The force behind the Lawabana name is a mother of three who has worn many hats in the span of her working life. But the recurring theme throughout her career has been an involvement with the arts. Datin Seri Norazlina Awang Had’s deep appreciation for the arts started at a very young age. Her late father, Tan Sri Prof. Emeritus Dr. Awang Had Salleh, a renowned Malaysian academic, and her mother, Puan Sri Salmah Abu Bakar started to bring her along to theatre performances, art exhibitions and cultural shows when she was merely four years old. The young girl was often seen drawing, writing and even acting; lovingly encouraged by her parents to be as creative as she wanted to be.

  • “I used my leg to rock my baby’s cradle while my hands were busy trying to learn how to weave the serdang leaves. The first few were not at all pretty. I think my interest really grew when I realised that these objects could make my family some money. I persevered despite the first few not being any good. But I soon managed to make them look nice.

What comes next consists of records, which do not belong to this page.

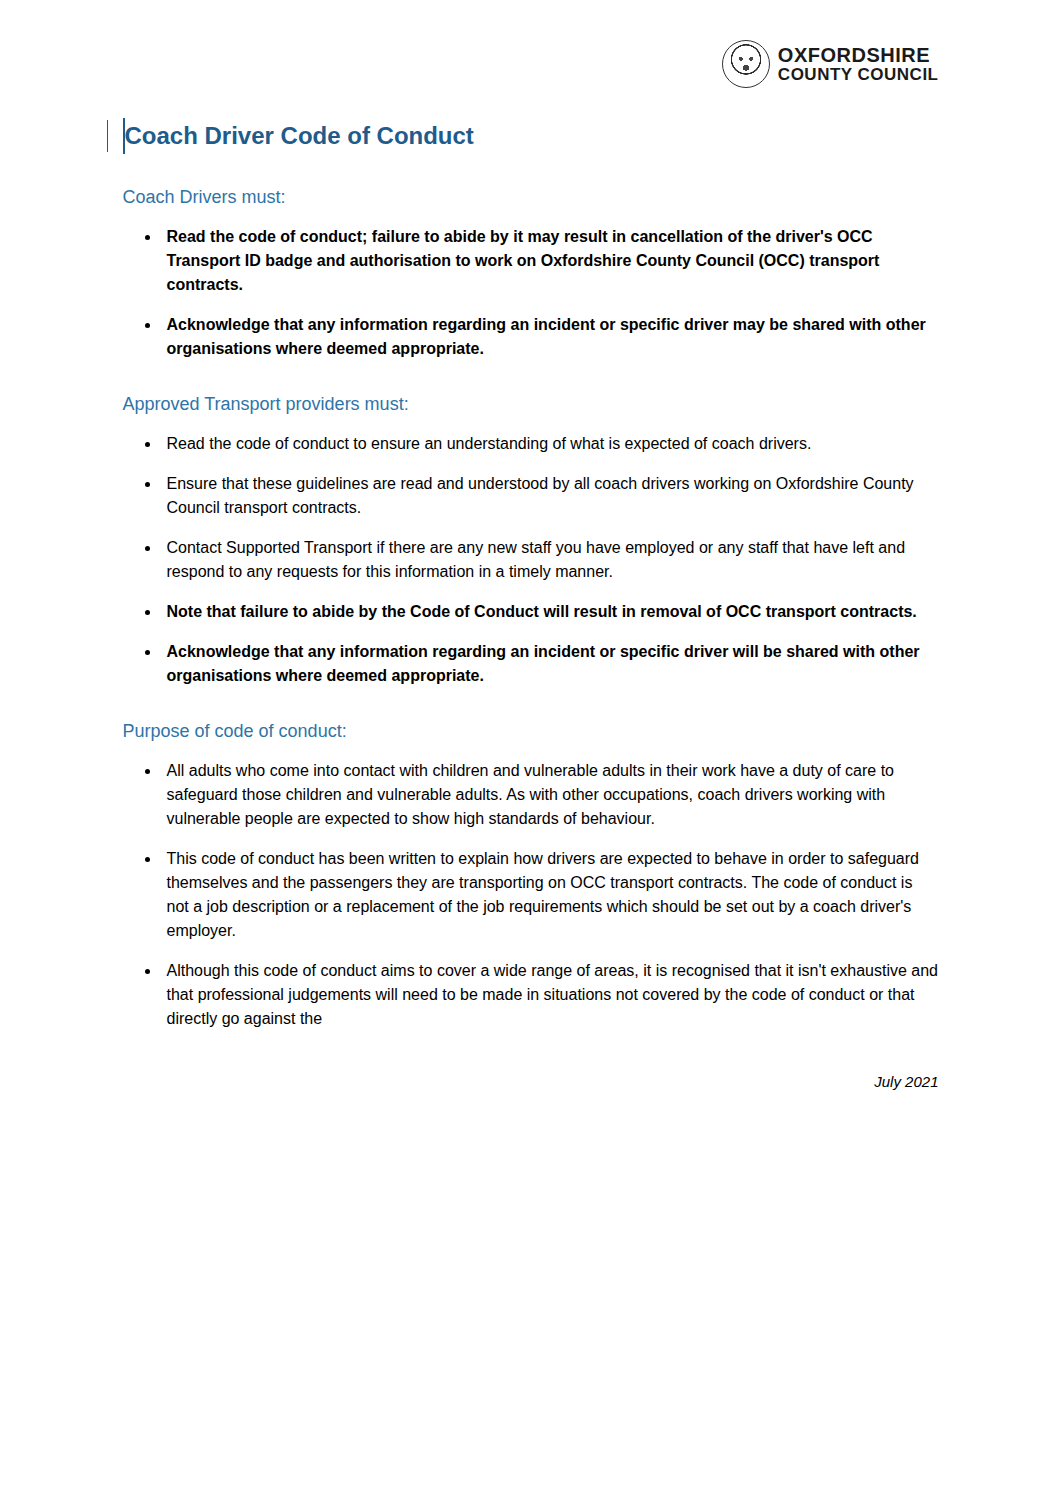OXFORDSHIRE COUNTY COUNCIL
Coach Driver Code of Conduct
Coach Drivers must:
Read the code of conduct; failure to abide by it may result in cancellation of the driver's OCC Transport ID badge and authorisation to work on Oxfordshire County Council (OCC) transport contracts.
Acknowledge that any information regarding an incident or specific driver may be shared with other organisations where deemed appropriate.
Approved Transport providers must:
Read the code of conduct to ensure an understanding of what is expected of coach drivers.
Ensure that these guidelines are read and understood by all coach drivers working on Oxfordshire County Council transport contracts.
Contact Supported Transport if there are any new staff you have employed or any staff that have left and respond to any requests for this information in a timely manner.
Note that failure to abide by the Code of Conduct will result in removal of OCC transport contracts.
Acknowledge that any information regarding an incident or specific driver will be shared with other organisations where deemed appropriate.
Purpose of code of conduct:
All adults who come into contact with children and vulnerable adults in their work have a duty of care to safeguard those children and vulnerable adults. As with other occupations, coach drivers working with vulnerable people are expected to show high standards of behaviour.
This code of conduct has been written to explain how drivers are expected to behave in order to safeguard themselves and the passengers they are transporting on OCC transport contracts. The code of conduct is not a job description or a replacement of the job requirements which should be set out by a coach driver's employer.
Although this code of conduct aims to cover a wide range of areas, it is recognised that it isn't exhaustive and that professional judgements will need to be made in situations not covered by the code of conduct or that directly go against the
July 2021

It used to take me one whole day to make one basket but now I can finish it in an hour.”
    - Muarini Horon
    Bajau Serdang-leaf basket weaver, Sabah State, Malaysia
  • “Most of the students of my early classes are now old and they can no longer weave, so I have to continue sharing this skill with even younger members of the community. Provided they have the interest, of course. I do fear that these skills will disappear forever if we do not ensure that new weavers are trained.”
    Hajah Pandian
    Maestro of Iranun Textiles and Brocades, Sabah State, Malaysia
  • “I weave both traditional designs such as the gasing (spinning top) or the tinompok. Actually these motifs are derived from ancient Rungus brassware. Most of these artefacts are no longer with us, so to remember our treasures, we weave the shapes into these small containers.”